╭──
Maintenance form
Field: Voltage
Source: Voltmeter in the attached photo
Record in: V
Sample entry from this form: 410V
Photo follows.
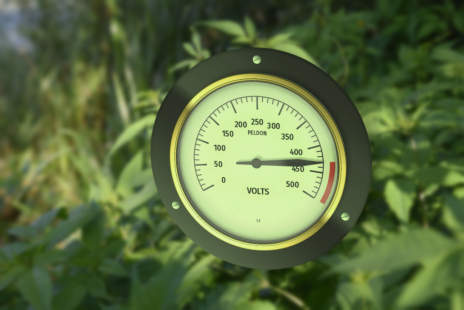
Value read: 430V
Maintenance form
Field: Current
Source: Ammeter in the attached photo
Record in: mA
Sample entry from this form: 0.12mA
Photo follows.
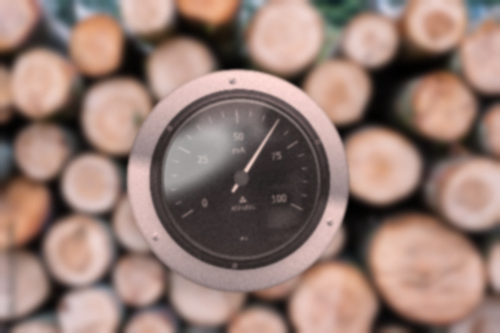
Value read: 65mA
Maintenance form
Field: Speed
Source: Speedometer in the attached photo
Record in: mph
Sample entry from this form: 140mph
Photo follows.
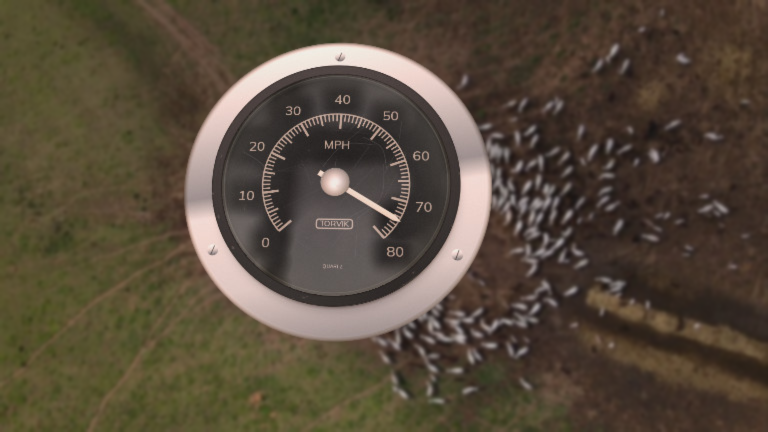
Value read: 75mph
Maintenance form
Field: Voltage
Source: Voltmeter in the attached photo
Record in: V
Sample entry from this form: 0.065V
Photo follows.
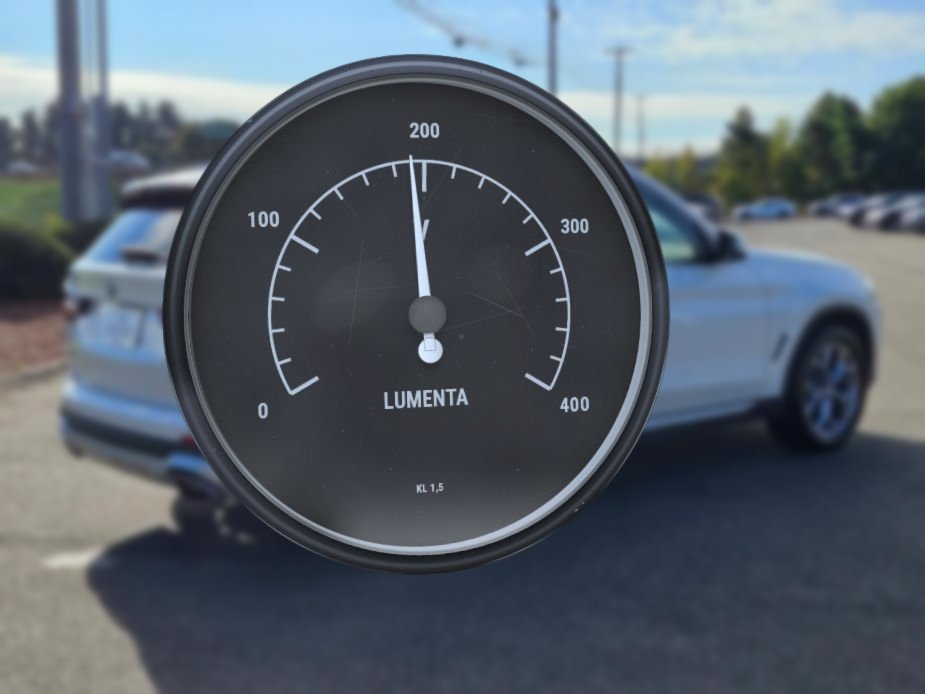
╰──
Give the listing above again with "Maintenance form" replaced by "Inspection form" everywhere it appears, leaving the pictures out and changing nothing else.

Inspection form
Field: Voltage
Source: Voltmeter in the attached photo
Record in: V
Sample entry from this form: 410V
Photo follows.
Value read: 430V
Inspection form
Field: Current
Source: Ammeter in the attached photo
Record in: mA
Sample entry from this form: 0.12mA
Photo follows.
Value read: 65mA
Inspection form
Field: Speed
Source: Speedometer in the attached photo
Record in: mph
Sample entry from this form: 140mph
Photo follows.
Value read: 75mph
Inspection form
Field: Voltage
Source: Voltmeter in the attached photo
Record in: V
Sample entry from this form: 0.065V
Photo follows.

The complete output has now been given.